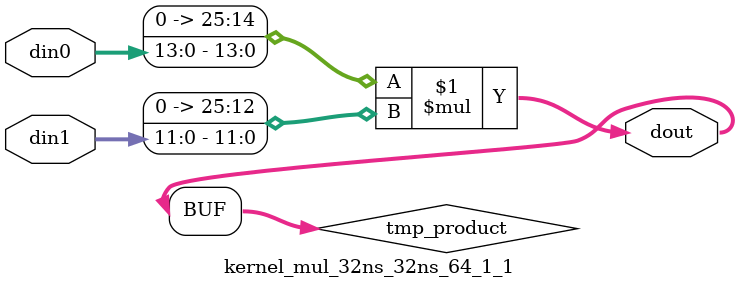
<source format=v>

`timescale 1 ns / 1 ps

  module kernel_mul_32ns_32ns_64_1_1(din0, din1, dout);
parameter ID = 1;
parameter NUM_STAGE = 0;
parameter din0_WIDTH = 14;
parameter din1_WIDTH = 12;
parameter dout_WIDTH = 26;

input [din0_WIDTH - 1 : 0] din0; 
input [din1_WIDTH - 1 : 0] din1; 
output [dout_WIDTH - 1 : 0] dout;

wire signed [dout_WIDTH - 1 : 0] tmp_product;










assign tmp_product = $signed({1'b0, din0}) * $signed({1'b0, din1});











assign dout = tmp_product;







endmodule

</source>
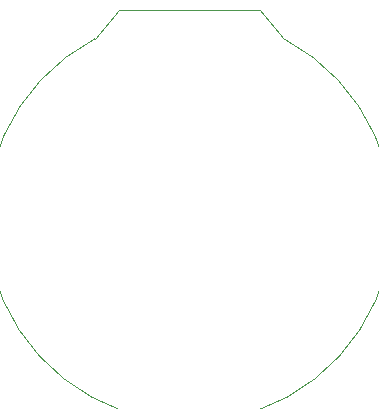
<source format=gbr>
%TF.GenerationSoftware,KiCad,Pcbnew,9.0.3*%
%TF.CreationDate,2025-09-12T00:22:29+02:00*%
%TF.ProjectId,FOC_CONTROLLER_V1,464f435f-434f-44e5-9452-4f4c4c45525f,rev?*%
%TF.SameCoordinates,Original*%
%TF.FileFunction,Profile,NP*%
%FSLAX46Y46*%
G04 Gerber Fmt 4.6, Leading zero omitted, Abs format (unit mm)*
G04 Created by KiCad (PCBNEW 9.0.3) date 2025-09-12 00:22:29*
%MOMM*%
%LPD*%
G01*
G04 APERTURE LIST*
%TA.AperFunction,Profile*%
%ADD10C,0.050000*%
%TD*%
G04 APERTURE END LIST*
D10*
X106008782Y-82280000D02*
X94000000Y-82280000D01*
X108005681Y-84758226D02*
G75*
G02*
X92010000Y-84750000I-8005681J-15241774D01*
G01*
X94000000Y-82280000D02*
X92010002Y-84750000D01*
X108005681Y-84758226D02*
X106008782Y-82280000D01*
M02*

</source>
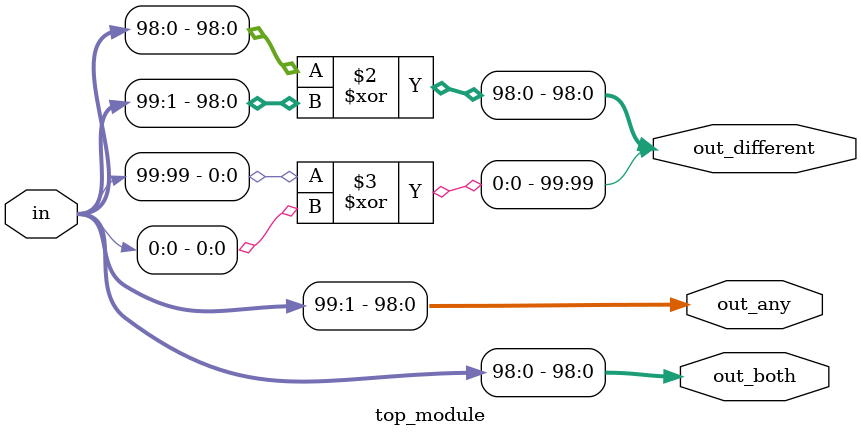
<source format=sv>
module top_module (
    input [99:0] in,
    output [98:0] out_both,
    output [99:1] out_any,
    output [99:0] out_different
);

    assign out_both = {in[98] & in[99], in[98:0]};
    
    assign out_any = {in[99], in[99:1]};
    
    assign out_different = {in[99] ^ in[0], in[98:0] ^ in[99:1]};

endmodule

</source>
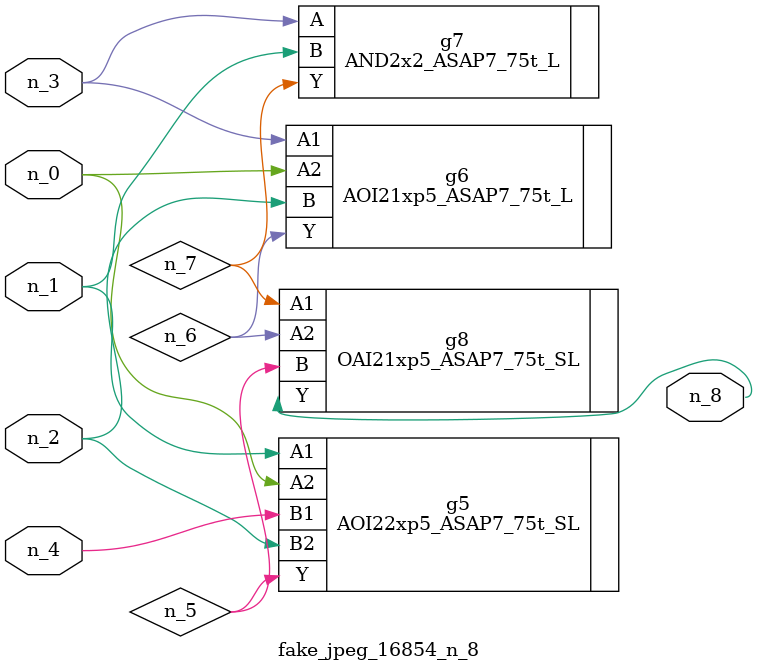
<source format=v>
module fake_jpeg_16854_n_8 (n_3, n_2, n_1, n_0, n_4, n_8);

input n_3;
input n_2;
input n_1;
input n_0;
input n_4;

output n_8;

wire n_6;
wire n_5;
wire n_7;

AOI22xp5_ASAP7_75t_SL g5 ( 
.A1(n_1),
.A2(n_0),
.B1(n_4),
.B2(n_2),
.Y(n_5)
);

AOI21xp5_ASAP7_75t_L g6 ( 
.A1(n_3),
.A2(n_0),
.B(n_2),
.Y(n_6)
);

AND2x2_ASAP7_75t_L g7 ( 
.A(n_3),
.B(n_1),
.Y(n_7)
);

OAI21xp5_ASAP7_75t_SL g8 ( 
.A1(n_7),
.A2(n_6),
.B(n_5),
.Y(n_8)
);


endmodule
</source>
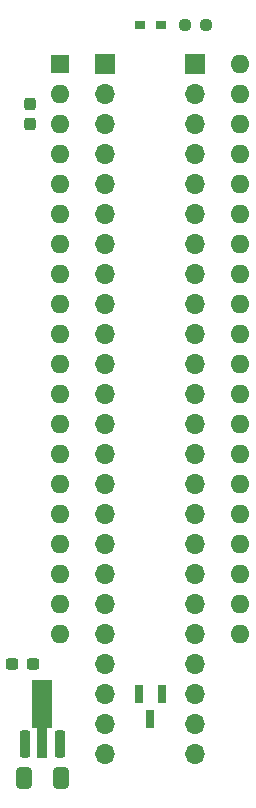
<source format=gbr>
G04 #@! TF.GenerationSoftware,KiCad,Pcbnew,8.0.4+dfsg-1*
G04 #@! TF.CreationDate,2025-02-22T20:55:47+09:00*
G04 #@! TF.ProjectId,bionic-f3850-ldo,62696f6e-6963-42d6-9633-3835302d6c64,6*
G04 #@! TF.SameCoordinates,Original*
G04 #@! TF.FileFunction,Soldermask,Top*
G04 #@! TF.FilePolarity,Negative*
%FSLAX46Y46*%
G04 Gerber Fmt 4.6, Leading zero omitted, Abs format (unit mm)*
G04 Created by KiCad (PCBNEW 8.0.4+dfsg-1) date 2025-02-22 20:55:47*
%MOMM*%
%LPD*%
G01*
G04 APERTURE LIST*
G04 Aperture macros list*
%AMRoundRect*
0 Rectangle with rounded corners*
0 $1 Rounding radius*
0 $2 $3 $4 $5 $6 $7 $8 $9 X,Y pos of 4 corners*
0 Add a 4 corners polygon primitive as box body*
4,1,4,$2,$3,$4,$5,$6,$7,$8,$9,$2,$3,0*
0 Add four circle primitives for the rounded corners*
1,1,$1+$1,$2,$3*
1,1,$1+$1,$4,$5*
1,1,$1+$1,$6,$7*
1,1,$1+$1,$8,$9*
0 Add four rect primitives between the rounded corners*
20,1,$1+$1,$2,$3,$4,$5,0*
20,1,$1+$1,$4,$5,$6,$7,0*
20,1,$1+$1,$6,$7,$8,$9,0*
20,1,$1+$1,$8,$9,$2,$3,0*%
%AMFreePoly0*
4,1,9,5.362500,-0.866500,1.237500,-0.866500,1.237500,-0.450000,-1.237500,-0.450000,-1.237500,0.450000,1.237500,0.450000,1.237500,0.866500,5.362500,0.866500,5.362500,-0.866500,5.362500,-0.866500,$1*%
G04 Aperture macros list end*
%ADD10R,1.600000X1.600000*%
%ADD11O,1.600000X1.600000*%
%ADD12RoundRect,0.250000X0.412500X0.650000X-0.412500X0.650000X-0.412500X-0.650000X0.412500X-0.650000X0*%
%ADD13RoundRect,0.237500X-0.300000X-0.237500X0.300000X-0.237500X0.300000X0.237500X-0.300000X0.237500X0*%
%ADD14RoundRect,0.237500X0.237500X-0.300000X0.237500X0.300000X-0.237500X0.300000X-0.237500X-0.300000X0*%
%ADD15R,0.965200X0.762000*%
%ADD16RoundRect,0.237500X-0.250000X-0.237500X0.250000X-0.237500X0.250000X0.237500X-0.250000X0.237500X0*%
%ADD17R,0.660400X1.625600*%
%ADD18RoundRect,0.225000X0.225000X-0.925000X0.225000X0.925000X-0.225000X0.925000X-0.225000X-0.925000X0*%
%ADD19FreePoly0,90.000000*%
%ADD20R,1.700000X1.700000*%
%ADD21O,1.700000X1.700000*%
G04 APERTURE END LIST*
D10*
X106080000Y-75080000D03*
D11*
X106080000Y-77620000D03*
X106080000Y-80160000D03*
X106080000Y-82700000D03*
X106080000Y-85240000D03*
X106080000Y-87780000D03*
X106080000Y-90320000D03*
X106080000Y-92860000D03*
X106080000Y-95400000D03*
X106080000Y-97940000D03*
X106080000Y-100480000D03*
X106080000Y-103020000D03*
X106080000Y-105560000D03*
X106080000Y-108100000D03*
X106080000Y-110640000D03*
X106080000Y-113180000D03*
X106080000Y-115720000D03*
X106080000Y-118260000D03*
X106080000Y-120800000D03*
X106080000Y-123340000D03*
X121320000Y-123340000D03*
X121320000Y-120800000D03*
X121320000Y-118260000D03*
X121320000Y-115720000D03*
X121320000Y-113180000D03*
X121320000Y-110640000D03*
X121320000Y-108100000D03*
X121320000Y-105560000D03*
X121320000Y-103020000D03*
X121320000Y-100480000D03*
X121320000Y-97940000D03*
X121320000Y-95400000D03*
X121320000Y-92860000D03*
X121320000Y-90320000D03*
X121320000Y-87780000D03*
X121320000Y-85240000D03*
X121320000Y-82700000D03*
X121320000Y-80160000D03*
X121320000Y-77620000D03*
X121320000Y-75080000D03*
D12*
X106118500Y-135532000D03*
X102993500Y-135532000D03*
D13*
X102017100Y-125829200D03*
X103742100Y-125829200D03*
D14*
X103489200Y-80158900D03*
X103489200Y-78433900D03*
D15*
X114576300Y-71778000D03*
X112823700Y-71778000D03*
D16*
X116597500Y-71778000D03*
X118422500Y-71778000D03*
D17*
X114650001Y-128420000D03*
X112749999Y-128420000D03*
X113700000Y-130552000D03*
D18*
X103056000Y-132648000D03*
D19*
X104556000Y-132560500D03*
D18*
X106056000Y-132648000D03*
D20*
X109890000Y-75080000D03*
D21*
X109890000Y-77620000D03*
X109890000Y-80160000D03*
X109890000Y-82700000D03*
X109890000Y-85240000D03*
X109890000Y-87780000D03*
X109890000Y-90320000D03*
X109890000Y-92860000D03*
X109890000Y-95400000D03*
X109890000Y-97940000D03*
X109890000Y-100480000D03*
X109890000Y-103020000D03*
X109890000Y-105560000D03*
X109890000Y-108100000D03*
X109890000Y-110640000D03*
X109890000Y-113180000D03*
X109890000Y-115720000D03*
X109890000Y-118260000D03*
X109890000Y-120800000D03*
X109890000Y-123340000D03*
X109890000Y-125880000D03*
X109890000Y-128420000D03*
X109890000Y-130960000D03*
X109890000Y-133500000D03*
X117510000Y-133500000D03*
X117510000Y-130960000D03*
X117510000Y-128420000D03*
X117510000Y-125880000D03*
X117510000Y-123340000D03*
X117510000Y-120800000D03*
X117510000Y-118260000D03*
X117510000Y-115720000D03*
X117510000Y-113180000D03*
X117510000Y-110640000D03*
X117510000Y-108100000D03*
X117510000Y-105560000D03*
X117510000Y-103020000D03*
X117510000Y-100480000D03*
X117510000Y-97940000D03*
X117510000Y-95400000D03*
X117510000Y-92860000D03*
X117510000Y-90320000D03*
X117510000Y-87780000D03*
X117510000Y-85240000D03*
X117510000Y-82700000D03*
X117510000Y-80160000D03*
X117510000Y-77620000D03*
D20*
X117510000Y-75080000D03*
M02*

</source>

□ □ □

▶ **PROBLEM REQUIREMENTS**: Could you copy out every line in the listing where the word "four" appears?

▶ **ANSWER BELOW**:
0 Add four circle primitives for the rounded corners*
0 Add four rect primitives between the rounded corners*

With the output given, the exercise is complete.